As I have noted earlier, Pakistan’s economy is “highly concentrated” in terms of its structure. This is most striking in manufacturing but also in other sectors of the economy such as banking. This concentration is reflected in a few firms (maybe only three or four) who hold a dominant market position (say 80-90 per cent or more of the total market). Under such a regime of “concentrated oligopolies” price competition is stifled. The result is that excess/monopoly profits, duopolies, cartels and market-sharing arrangements along with other anti-competitive abuses become common industry practice.
None of this is new of course. Pakistan’s economy has historically been concentrated, a revelation that first came out with the famous “22 families”, which was an important factor in Ayub Khan’s downfall, the break-away of East Pakistan and the rise of Zulfikar Ali Bhutto and his socialist agenda. Pakistan’s industrialists came to be called “robber barons” who had profited behind (the) high walls of import tariff protection, quantitative import restrictions and, in some cases outright bans on imports.
The CCP is a worthy successor to the old moribund Monopoly Control Authority (MCA) which was set up during Yahya Khan’s regime. In all of its years in existence, the MCA did little or nothing. The hapless Pakistani consumer was routinely fleeced through high prices, hoarding, shoddy, defective and often dangerously unsafe products, and misleading advertising. Meanwhile, producers earned high “economic rents” which accrued from the ruthless exploitation of their dominant market position.
The CCP has a wide remit. I would urge them to take a close look at the banking sector in Pakistan. The “spread” between what banks offer depositors on the one hand and what they lend at on the other is a staggering 7.5-7.8 per cent and has remained largely fixed. A fixed spread is the hallmark of a deep structural flaw. In more competitive economies the spread is no more than 2-3 per cent. A spread close to 8 per cent reflects high costs and inefficiencies, over-employment, poor management, corruption, excessive pay, perks and outrageous bonuses to senior executives, an infected loan portfolio made up of non-performing assets and, most importantly, a dominant market position. Such a large spread between deposit and lending rates also reflects the criminal exploitation of small savers and depositors who place their deposits in banks (rather than keep their money under the mattress) because the rate of remuneration paid to them has always been below the going rate of inflation. Thus depositors receive negative “real” rates of return on their deposits/savings, a key factor in Pakistan being a low-savings economy.
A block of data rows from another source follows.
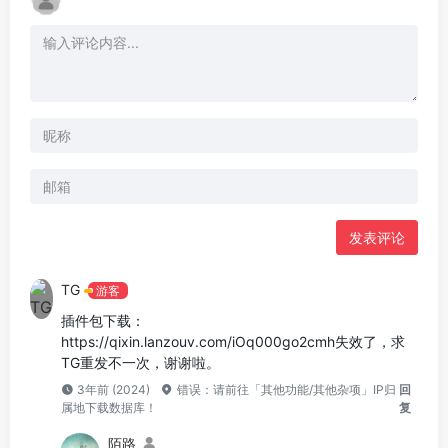
发表评论
TG
游客
插件包下载：
https://qixin.lanzouv.com/iOq000go2cmh失效了，求
TG重发不一次，谢谢啦。
3年前 (2024)
错误：请前往「其他功能/其他杂项」IP归
回
属地下载数据库！
复
陌路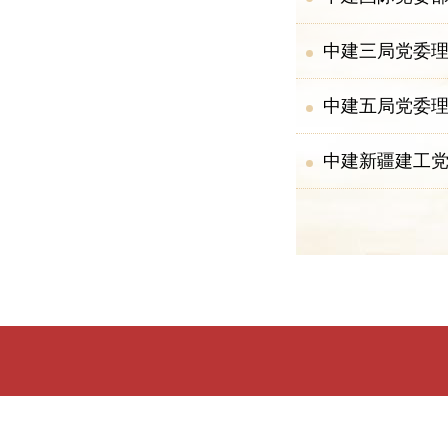
中建三局党委理
中建五局党委理
中建新疆建工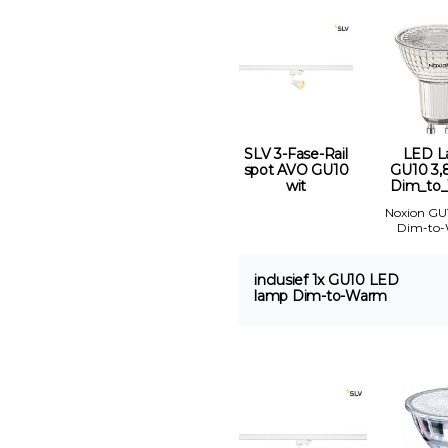
SLV 3-Fase-Rail
LED 
spot AVO GU10
GU10 3,
wit
Dim_to
Noxion GU
Dim-to
inclusief 1x GU10 LED
lamp Dim-to-Warm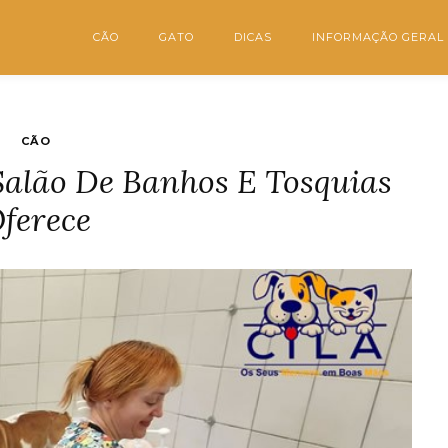
CÃO
GATO
DICAS
INFORMAÇÃO GERAL
CÃO
Salão De Banhos E Tosquias
ferece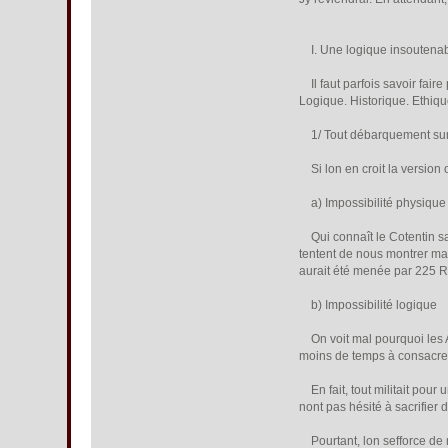
I. Une logique insoutena
Il faut parfois savoir fair
Logique. Historique. Ethiqu
1/ Tout débarquement sur 
Si lon en croit la version 
a) Impossibilité physique
Qui connaît le Cotentin sait
tentent de nous montrer mal
aurait été menée par 225 Ra
b) Impossibilité logique
On voit mal pourquoi les All
moins de temps à consacre
En fait, tout militait pour u
nont pas hésité à sacrifier
Pourtant, lon sefforce de n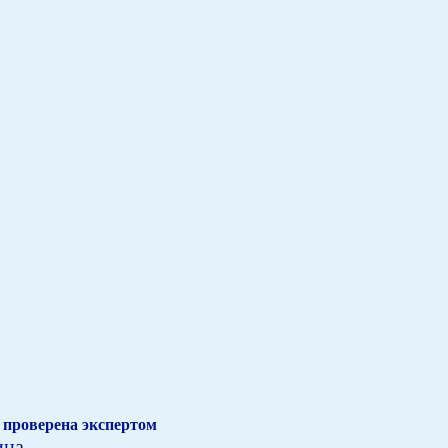
проверена экспертом
ина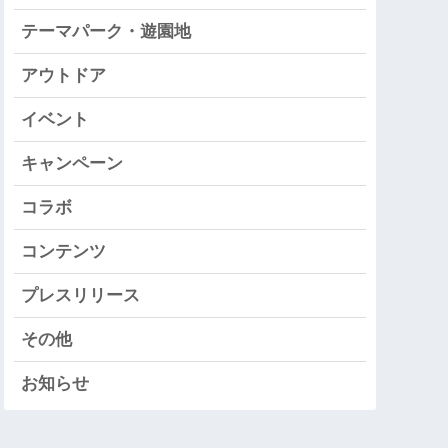
テーマパーク・遊園地
アウトドア
イベント
キャンペーン
コラボ
コンテンツ
プレスリリース
その他
お知らせ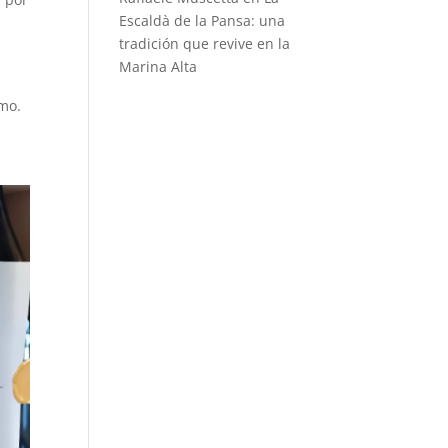
Escaldà de la Pansa: una
tradición que revive en la
Marina Alta
imo.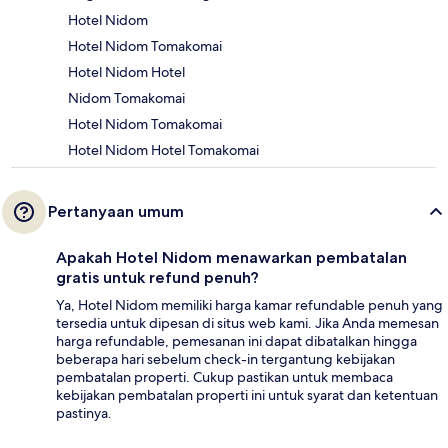
Hotel Nidom
Hotel Nidom Tomakomai
Hotel Nidom Hotel
Nidom Tomakomai
Hotel Nidom Tomakomai
Hotel Nidom Hotel Tomakomai
Pertanyaan umum
Apakah Hotel Nidom menawarkan pembatalan
gratis untuk refund penuh?
Ya, Hotel Nidom memiliki harga kamar refundable penuh yang
tersedia untuk dipesan di situs web kami. Jika Anda memesan
harga refundable, pemesanan ini dapat dibatalkan hingga
beberapa hari sebelum check-in tergantung kebijakan
pembatalan properti. Cukup pastikan untuk membaca
kebijakan pembatalan properti ini untuk syarat dan ketentuan
pastinya.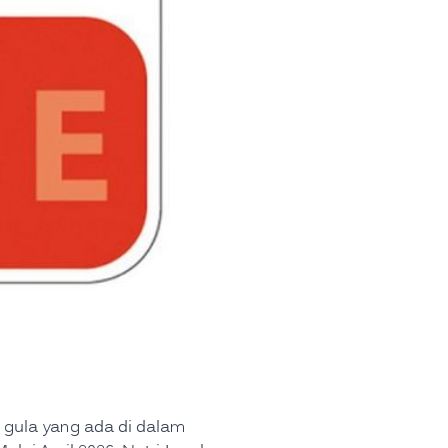
gula yang ada di dalam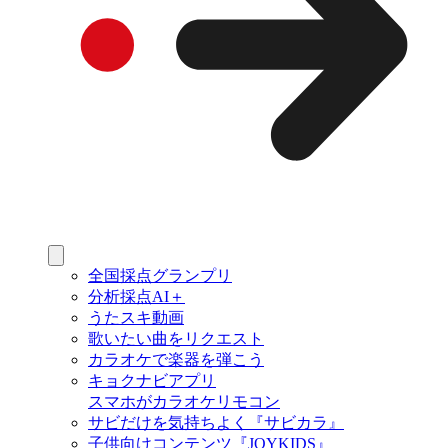
全国採点グランプリ
分析採点AI＋
うたスキ動画
歌いたい曲をリクエスト
カラオケで楽器を弾こう
キョクナビアプリ
スマホがカラオケリモコン
サビだけを気持ちよく『サビカラ』
子供向けコンテンツ『JOYKIDS』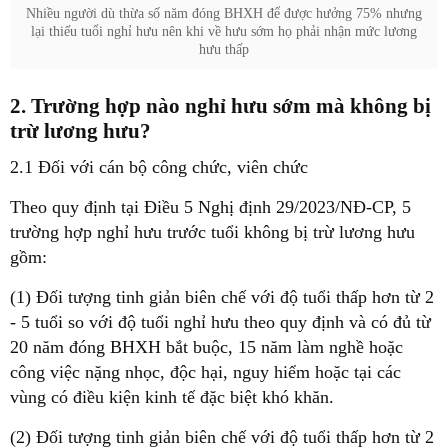
Nhiều người dù thừa số năm đóng BHXH để được hưởng 75% nhưng
lại thiếu tuổi nghỉ hưu nên khi về hưu sớm họ phải nhận mức lương
hưu thấp
2. Trường hợp nào nghỉ hưu sớm mà không bị
trừ lương hưu?
2.1 Đối với cán bộ công chức, viên chức
Theo quy định tại Điều 5 Nghị định 29/2023/NĐ-CP, 5
trường hợp nghỉ hưu trước tuổi không bị trừ lương hưu
gồm:
(1) Đối tượng tinh giản biên chế với độ tuổi thấp hơn từ 2
- 5 tuổi so với độ tuổi nghỉ hưu theo quy định và có đủ từ
20 năm đóng BHXH bắt buộc, 15 năm làm nghề hoặc
công việc nặng nhọc, độc hại, nguy hiểm hoặc tại các
vùng có điều kiện kinh tế đặc biệt khó khăn.
(2) Đối tượng tinh giản biên chế với độ tuổi thấp hơn từ 2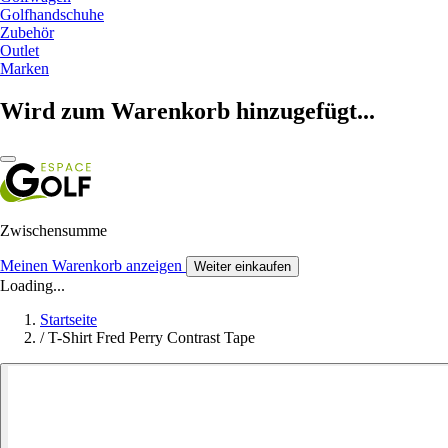
Golfhandschuhe
Zubehör
Outlet
Marken
Wird zum Warenkorb hinzugefügt...
Zwischensumme
Meinen Warenkorb anzeigen
Weiter einkaufen
Loading...
Startseite
/
T-Shirt Fred Perry Contrast Tape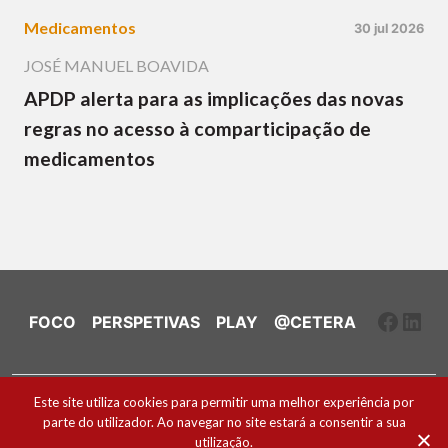
Medicamentos
30 jul 2026
JOSÉ MANUEL BOAVIDA
APDP alerta para as implicações das novas
regras no acesso à comparticipação de
medicamentos
Faceb
Link
FOCO
PERSPETIVAS
PLAY
@CETERA
Ficha Técnica e Estatuto Editorial
Este site utiliza cookies para permitir uma melhor experiência por
parte do utilizador. Ao navegar no site estará a consentir a sua
Política de Cookies
utilização.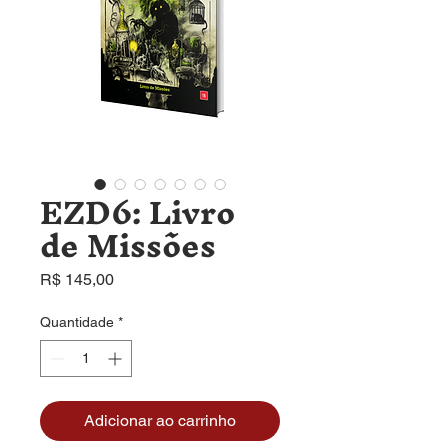
EZD6: Livro
de Missões
Preço
R$ 145,00
Quantidade
*
Adicionar ao carrinho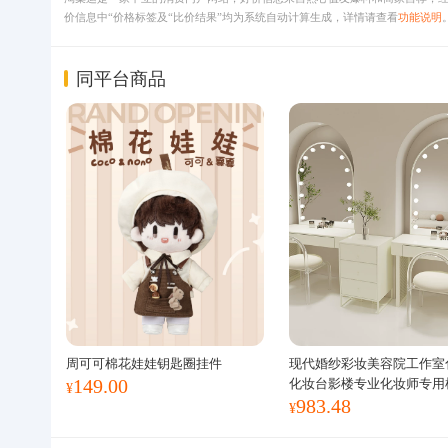
价信息中“价格标签及“比价结果”均为系统自动计算生成，详情请查看
功能说明
同平台商品
周可可棉花娃娃钥匙圈挂件
现代婚纱彩妆美容院工作室
149.00
化妆台影楼专业化妆师专用
¥
983.48
¥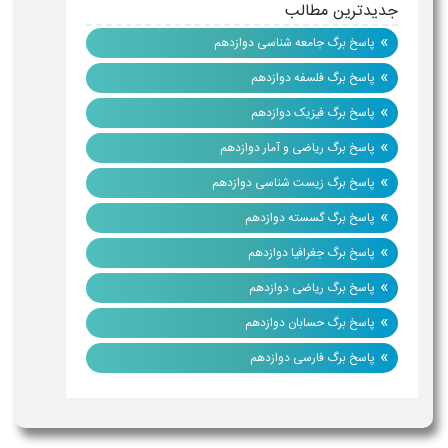
جدیدترین مطالب
»
پاسخ برگ جامعه شناسی دوازدهم
»
پاسخ برگ فلسفه دوازدهم
»
پاسخ برگ فیزیک دوازدهم
»
پاسخ برگ ریاضی و آمار دوازدهم
»
پاسخ برگ زیست شناسی دوازدهم
»
پاسخ برگ گسسته دوازدهم
»
پاسخ برگ جغرافیا دوازدهم
»
پاسخ برگ ریاضی دوازدهم
»
پاسخ برگ حسابان دوازدهم
»
پاسخ برگ فارسی دوازدهم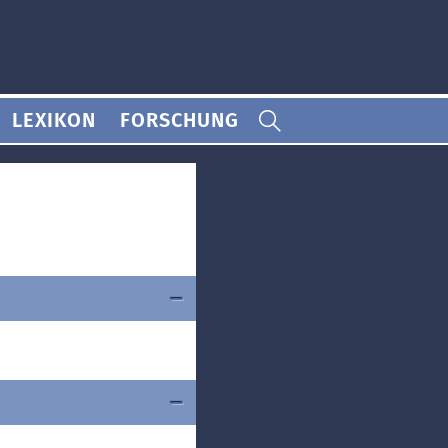
LEXIKON
FORSCHUNG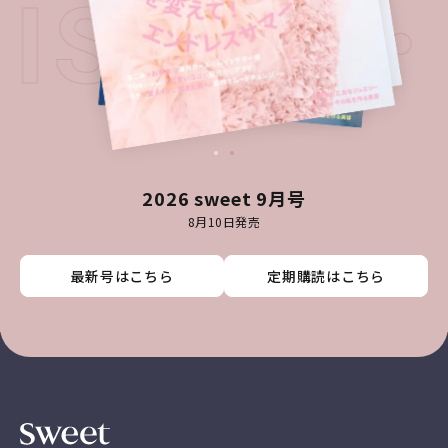
T ISSU
2026 sweet 9月号
8月10日発売
最新号はこちら
最新号はこちら
最新号はこちら
最新号はこちら
定期購読はこちら
定期購読はこちら
定期購読はこちら
定期購読はこちら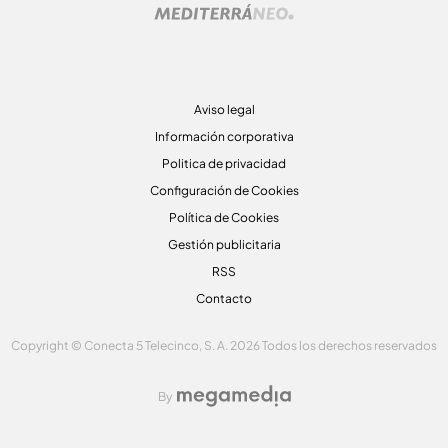
Aviso legal
Información corporativa
Politica de privacidad
Configuración de Cookies
Política de Cookies
Gestión publicitaria
RSS
Contacto
Copyright © Conecta 5 Telecinco, S. A. 2026 Todos los derechos reservados
By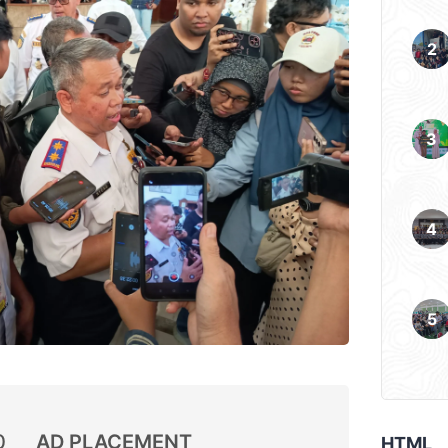
0
AD PLACEMENT
HTML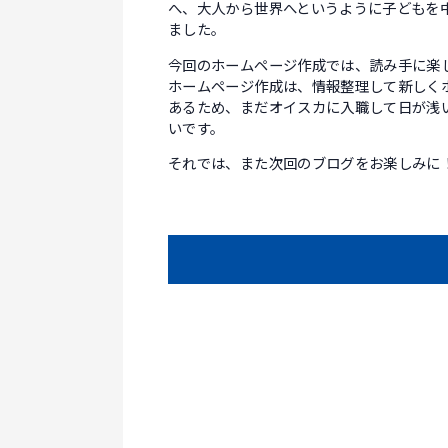
へ、大人から世界へというように子どもを
ました。
今回のホームページ作成では、読み手に楽
ホームページ作成は、情報整理して新しく
あるため、まだオイスカに入職して日が浅
いです。
それでは、また次回のブログをお楽しみに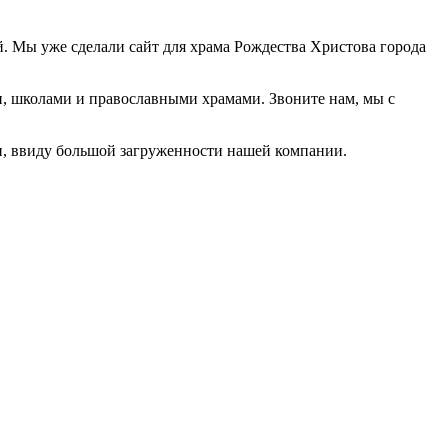
ы уже сделали сайт для храма Рождества Христова города
, школами и православными храмами. Звоните нам, мы с
ми, ввиду большой загруженности нашей компании.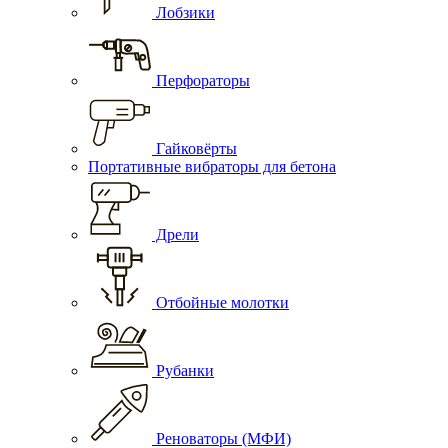
Лобзики
Перфораторы
Гайковёрты
Портативные вибраторы для бетона
Дрели
Отбойные молотки
Рубанки
Реноваторы (МФИ)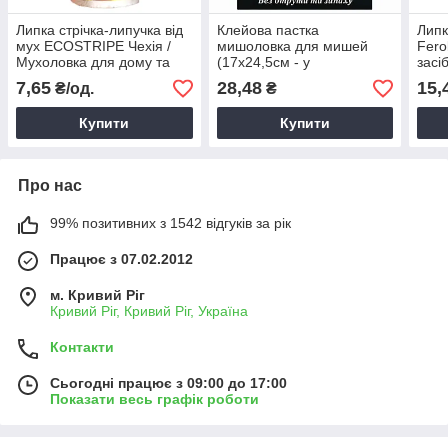
Липка стрічка-липучка від
Клейова пастка
Липк
мух ECOSTRIPE Чехія /
мишоловка для мишей
Fero
Мухоловка для дому та
(17х24,5см - у
засі
дачі від літаючих комах
розгорнутому вигляді) /
при
7,65
28,48
15,
₴/од.
₴
Капкан на клейовій основі
від гризунів, мишей
Купити
Купити
Про нас
99% позитивних з 1542 відгуків за рік
Працює з 07.02.2012
м. Кривий Ріг
Кривий Ріг, Кривий Ріг, Україна
Контакти
Сьогодні працює з 09:00 до 17:00
Показати весь графік роботи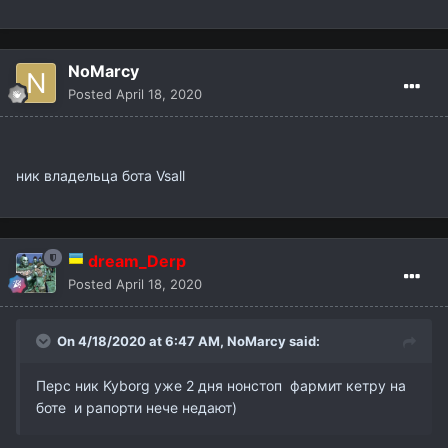
NoMarcy
Posted
April 18, 2020
ник владельца бота Vsall
dream_Derp
Posted
April 18, 2020
On 4/18/2020 at 6:47 AM,
NoMarcy
said:
Перс ник Kyborg уже 2 дня нонстоп фармит кетру на
боте и рапорти нече недают)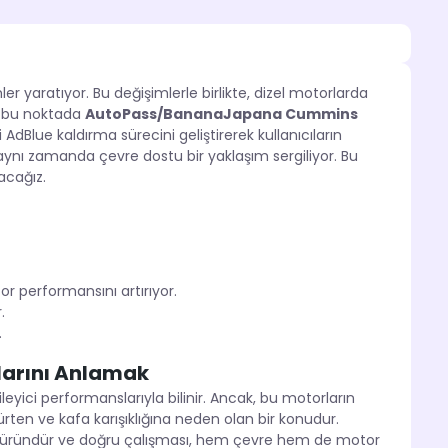
er yaratıyor. Bu değişimlerle birlikte, dizel motorlarda
te bu noktada
AutoPass/BananaJapana Cummins
Blue kaldırma sürecini geliştirerek kullanıcıların
; aynı zamanda çevre dostu bir yaklaşım sergiliyor. Bu
acağız.
r performansını artırıyor.
.
.
larını Anlamak
leyici performanslarıyla bilinir. Ancak, bu motorların
ndürten ve kafa karışıklığına neden olan bir konudur.
ir üründür ve doğru çalışması, hem çevre hem de motor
Furthermore, the fact that small depositor’s money is lent at high interest rates to “robber barons" and prime clients, there is a transfer of wealth from the poor to the rich.
While the CCP needs to look into this long-standing and blatant case of anti-competitive behaviour, the State Bank of Pakistan also has an important role to play as a regulator of the banking system. This it must do with alacrity and resolve and there can be no better person at the helm than the new governor, Shahid Kardar, whom I have known as a fearless and bold person since I first met him when he was an undergraduate student at Oxford University a few decades ago. Mr Kardar has written on the subject himself. He knows the issues and what needs to be done to fix it.
Published in The Express Tribune, September 27th, 2010.